Krottenwijk Saddam City heeft weinig portretten Saddam
Om de val van het regime van Saddam Hussein te vieren, zijn er in heel Irak beeltenissen genoeg van de president die kunnen worden neergehaald. In de wijk Saddam City in Bagdad zijn er evenwel weinig voorhanden.
Aan de noordkant van de Iraakse hoofdstad ligt een krottenwijk waar de politie van het regime van Saddam Hussein zich al nauwelijks waagde te vertonen. De wijk telt naar schatting twee tot drie miljoen sjiietische inwoners. Het zijn overwegend sjiieten die Saddam Hussein onder meer verantwoordelijk houden voor hun armoede en voor de enorme verliezen aan mensenlevens die de wijk leed in de oorlogen die door het regime werden gevoerd.

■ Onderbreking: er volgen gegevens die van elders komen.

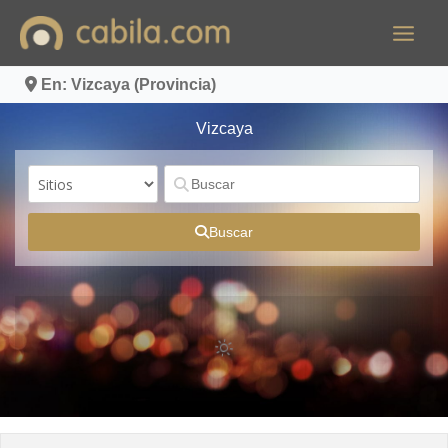
Ir
al
contenido
En: Vizcaya (Provincia)
Vizcaya
Buscar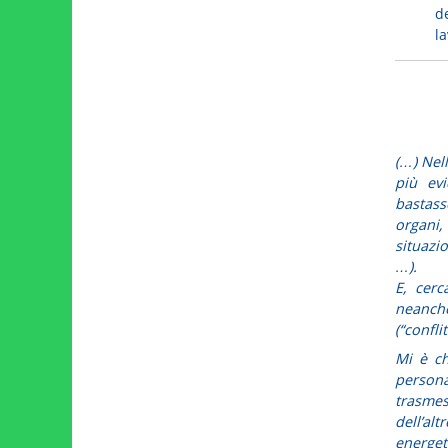
d
la
(…) Nel
più ev
bastasse
organi,
situazi
…).
E, cerc
neanch
(“confli
Mi è ch
persona
trasme
dell’al
energet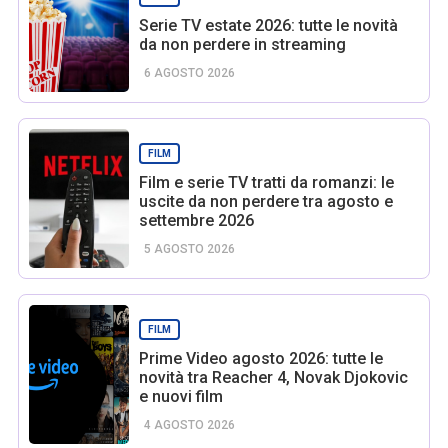
Serie TV estate 2026: tutte le novità
da non perdere in streaming
6 AGOSTO 2026
FILM
Film e serie TV tratti da romanzi: le
uscite da non perdere tra agosto e
settembre 2026
5 AGOSTO 2026
FILM
Prime Video agosto 2026: tutte le
novità tra Reacher 4, Novak Djokovic
e nuovi film
4 AGOSTO 2026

Bij de toegangsweg prijkt een groot geschilderd portret van president Saddam Hussein, maar in de wijk zelf ontbreken vrijwel de voor Irak gebruikelijke afbeeldingen van de heerser. Wel sieren sjiietische kopstukken de muren, zoals de leider van de sjiietische gemeenschap in Irak ayatollah ’marja’ Sistani. Voorts wordt de grondlegger van deze tak van de islam, de schoonzoon van de profeet Mohammed, Ali, veel afgebeeld. De sjiieten zijn de partijgenoten van Ali of de Shiat-u-Ali.
Saddam City is een enorme krottenwijk waar veel mensen zijn bewapend, vooral sinds de oorlog met Iran (1980-1988). Veel van de 350.000 Iraakse doden kwamen uit Saddam City. President Saddam Hussein is vrijwel nergens te bekennen ofschoon de zich fotogeniek wanende heerser claimt een nakomeling van de profeet te zijn. Het regime en de elite onder Saddam Hussein zijn soennieten, voornamelijk uit de regio waar Saddam vandaan komt, Tikrit.
De hutjes en krotten van arme zuiderlingen die een beter leven zochten in de hoofdstad, werd officieel een stadswijk na de staatsgreep van 1958. Generaal Abd al-Karim al-Qassim, een sjiiet, onteigende de grond ten noorden van Bagdad om de armen legaal te huisvesten in de wijk die naar de revolutie, ath-Thawra, werd genoemd.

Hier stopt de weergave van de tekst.